Iran has to be stripped of its capacity to create nuclear weapons, Netanyahu said. “Zero centrifuges. Not one. Zero. They don’t need any centrifuges and they don’t have the right to enrichment. I think that is something that requires firmness and clarity. It may not be fashionable, but it’s the right thing, it is the truthful thing.”

Speaking at the same conference minutes before Netanyahu, US Ambassador to Israel Dan Shapiro told the American Jewish leaders that in Vienna, Washington was seeking to obtain verifiable assurances that Iran’s nuclear program is peaceful and that the regime will not acquire a nuclear weapon. “That is the goal and we will keep our eyes firmly focused on that goal,” he said.

Shapiro also said that the US and five other world powers negotiating with Iran would “halt” even the “modest sanctions relief” that was part of the interim deal if Iran did not honor its commitments as set forth in the agreement.

On Monday, diplomats familiar with the UN’s nuclear watchdog said Iran was honoring its part of the bargain, but that the country had also increased its uranium stockpile, Reuters reported.

If economic and diplomatic pressure are not successful in curbing Iran’s drive toward a nuclear bomb, “the president [Obama] said, all options are on the table,” Shapiro said. “And he has ensured that a military option is available should it be necessary.”

Netanyahu delivered his speech to the Conference of Presidents of Major American Jewish Organizations, which is currently holding its annual Israel Leadership Mission to Israel.

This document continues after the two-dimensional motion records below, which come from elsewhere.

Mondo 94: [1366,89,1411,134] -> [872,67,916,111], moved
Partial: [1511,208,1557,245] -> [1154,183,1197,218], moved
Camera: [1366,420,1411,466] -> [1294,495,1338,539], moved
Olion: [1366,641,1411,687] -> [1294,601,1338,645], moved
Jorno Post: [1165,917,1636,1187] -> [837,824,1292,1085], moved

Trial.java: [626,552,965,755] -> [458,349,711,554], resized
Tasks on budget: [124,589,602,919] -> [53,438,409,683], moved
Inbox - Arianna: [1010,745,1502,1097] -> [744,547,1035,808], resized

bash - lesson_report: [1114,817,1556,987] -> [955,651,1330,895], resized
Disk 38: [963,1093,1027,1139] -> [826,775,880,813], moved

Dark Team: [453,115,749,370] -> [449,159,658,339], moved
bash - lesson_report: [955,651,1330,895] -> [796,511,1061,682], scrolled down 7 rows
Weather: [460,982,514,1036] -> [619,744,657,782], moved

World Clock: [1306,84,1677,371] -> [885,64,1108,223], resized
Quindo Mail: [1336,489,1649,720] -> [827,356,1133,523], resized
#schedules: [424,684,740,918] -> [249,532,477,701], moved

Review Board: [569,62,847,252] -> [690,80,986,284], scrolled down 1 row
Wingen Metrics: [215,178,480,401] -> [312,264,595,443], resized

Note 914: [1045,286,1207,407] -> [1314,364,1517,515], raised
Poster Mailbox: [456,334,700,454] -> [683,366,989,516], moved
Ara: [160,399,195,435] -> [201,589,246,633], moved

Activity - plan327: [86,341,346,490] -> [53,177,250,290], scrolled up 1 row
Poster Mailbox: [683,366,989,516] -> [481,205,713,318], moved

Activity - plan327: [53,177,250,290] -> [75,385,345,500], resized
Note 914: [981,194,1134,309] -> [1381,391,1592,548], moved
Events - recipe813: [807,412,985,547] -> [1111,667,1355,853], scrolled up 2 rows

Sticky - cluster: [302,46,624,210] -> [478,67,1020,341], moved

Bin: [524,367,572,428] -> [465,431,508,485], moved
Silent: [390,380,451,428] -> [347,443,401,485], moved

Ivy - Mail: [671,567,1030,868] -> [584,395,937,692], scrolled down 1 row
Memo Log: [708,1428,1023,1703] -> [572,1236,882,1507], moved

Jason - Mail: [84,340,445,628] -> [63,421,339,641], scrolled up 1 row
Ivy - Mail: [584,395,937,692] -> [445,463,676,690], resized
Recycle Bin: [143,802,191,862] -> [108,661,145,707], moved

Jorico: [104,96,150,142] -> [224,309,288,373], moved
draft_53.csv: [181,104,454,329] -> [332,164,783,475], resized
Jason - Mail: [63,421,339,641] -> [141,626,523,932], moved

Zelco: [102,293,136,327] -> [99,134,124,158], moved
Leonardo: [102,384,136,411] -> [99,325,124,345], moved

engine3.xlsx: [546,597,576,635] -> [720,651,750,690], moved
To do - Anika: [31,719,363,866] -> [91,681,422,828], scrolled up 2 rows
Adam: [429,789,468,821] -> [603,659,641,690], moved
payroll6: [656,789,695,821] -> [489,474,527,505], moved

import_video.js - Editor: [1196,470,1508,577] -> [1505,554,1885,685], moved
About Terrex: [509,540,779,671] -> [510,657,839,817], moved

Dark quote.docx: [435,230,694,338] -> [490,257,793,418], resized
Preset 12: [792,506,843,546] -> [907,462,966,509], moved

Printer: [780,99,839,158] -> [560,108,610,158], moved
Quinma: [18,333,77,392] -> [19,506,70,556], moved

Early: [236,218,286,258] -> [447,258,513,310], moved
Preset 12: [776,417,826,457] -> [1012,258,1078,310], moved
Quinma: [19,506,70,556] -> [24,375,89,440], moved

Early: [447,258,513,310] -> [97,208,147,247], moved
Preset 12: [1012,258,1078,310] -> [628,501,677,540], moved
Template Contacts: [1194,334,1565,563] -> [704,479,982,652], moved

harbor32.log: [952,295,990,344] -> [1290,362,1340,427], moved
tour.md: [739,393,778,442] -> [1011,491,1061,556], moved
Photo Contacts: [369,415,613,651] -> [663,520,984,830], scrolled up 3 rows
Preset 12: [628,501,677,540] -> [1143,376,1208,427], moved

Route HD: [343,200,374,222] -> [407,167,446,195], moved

Addressing increasing boycott calls, he called for Israel to “fight back” and “delegitimize the delegitimizers.”

“I think that it is important that the boycotters be exposed for what they are. They are classical anti-Semites in modern garb,” Netanyahu said.

He said Israeli is fighting BDS both by exposing the boycotters and with its booming high-tech sector.

“The most eerie and disgraceful thing is that people on the soil of Europe are talking about the boycott of Jews. That is outrageous,” he said. “The boycotters make their goal clear: to end the Jewish state.”

Speaking on peace talks, Netanyahu said the Palestinians must recognize Israel as the nation-state of the Jewish people and agree to ironclad security arrangements. He reiterated his position that he will not outsource Israel’s security to international forces.

“Peace is not easy, but it becomes possible when you keep in mind the main elements of peace: mutual recognition and Israel’s capacity to defend itself by itself. These are not matters on which we intend to compromise. Peace always includes compromise but I will never compromise on Israel’s security,” he said.

At the end of his 35-minute speech, Netanyahu thanked the Conference of Presidents, which had arrived in Israel after a visit to Madrid, and briefly joked about the Spanish government’s plan to grant citizenship to Jews who had been expelled hundreds of years ago. “As the son of a well-known hispanist, I have a message: We appreciate the gesture, but keep your passports.”